Jak przekazał brytyjski dziennik „The Guardian”, naukowcy z Uniwersytetu Stanowego i Politechniki w Wirginii (Virginia Tech) odkryli metodę przekształcania polietylenu w kwasy tłuszczowe – główny składnik mydła.
Guoliang Liu, profesor nadzwyczajny chemii w Virginia Tech i autor opublikowanego w czasopiśmie „Science” artykułu na temat uzyskiwania mydła z plastiku, opowiada, że wpadł na wyjątkowy pomysł, siedząc przy kominku w Boże Narodzenie.
– Kiedy pali się drewno opałowe, wydziela ono dym, który składa się z mniejszych cząstek drewna opałowego. Zastanawiałem się, czy spalanie plastiku będzie działać w ten sam sposób – zdradza.
Liu i jego współpracownicy zbudowali reaktor przypominający piec, który może być używany do bezpiecznego spalania plastiku. Temperatura w jego dolnej części jest wystarczająco wysoka, aby rozbić łańcuchy polimerowe, podczas gdy górna część reaktora zostaje schłodzona do temperatury zapobiegającej ich nadmiernemu rozpadowi. Naukowcy zebrali pozostałe po spaleniu resztki i odkryli, że stworzony przez nich produkt to krótkołańcuchowy polietylen, rodzaj wosku, który następnie przekształcili w mydło. – To pierwsze na świecie mydło wykonane z plastiku. Ma trochę dziwny kolor, ale działa – podkreślił Liu.

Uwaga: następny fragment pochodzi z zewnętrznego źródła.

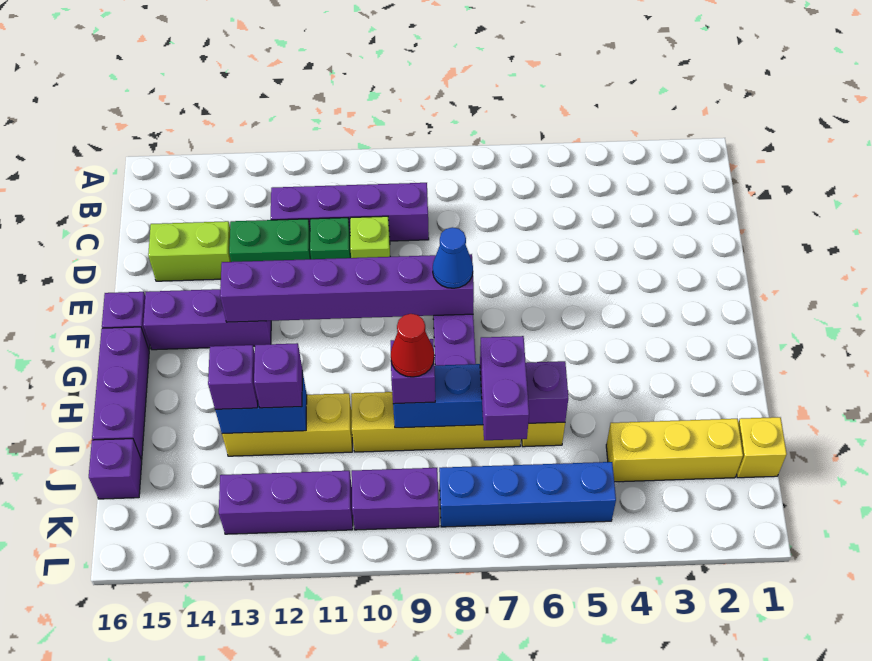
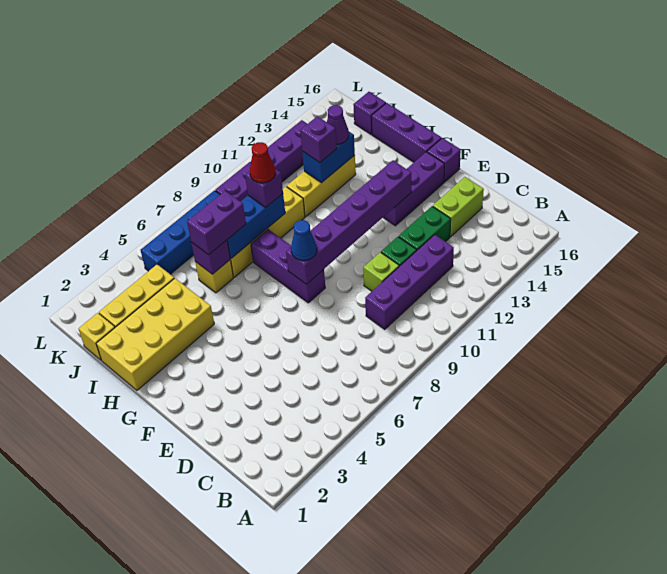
none -> yellow 2x4 brick [96,278,214,390]
purple 1x2 brick [480,336,529,440] -> purple 1x2 brick turned to [187,191,246,255]
purple 1x1 brick [208,345,258,409] -> purple 1x1 cone [327,105,349,144]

METODA ZESPOŁU PROFESORA LIU
Metoda opracowana przez profesora Liu i jego zespół działa na polietylenie i polipropylenie, które są dwoma najpopularniejszymi rodzajami plastiku. Razem stanowią one około połowy wszystkich odpadów z tworzyw sztucznych – prawie 200 milionów ton każdego roku. Ponad 80 proc. odpadów ze wspomnianych tworzyw trafia na wysypiska, podczas gdy mniej niż 10 proc. jest poddawane recyklingowi. Jedną z zalet metody Liu jest to, że działa ona na tworzywach sztucznych „wycofanych z eksploatacji”, których nie można poddać recyklingowi w normalny sposób. Metoda została również zaprojektowana tak, aby można ją było przystosować do użytku w warunkach przemysłowych.
Profesor Liu podkreśla jednak, że najlepszym sposobem na uniknięcie zanieczyszczenia tworzywami sztucznymi jest zminimalizowanie ich użycia.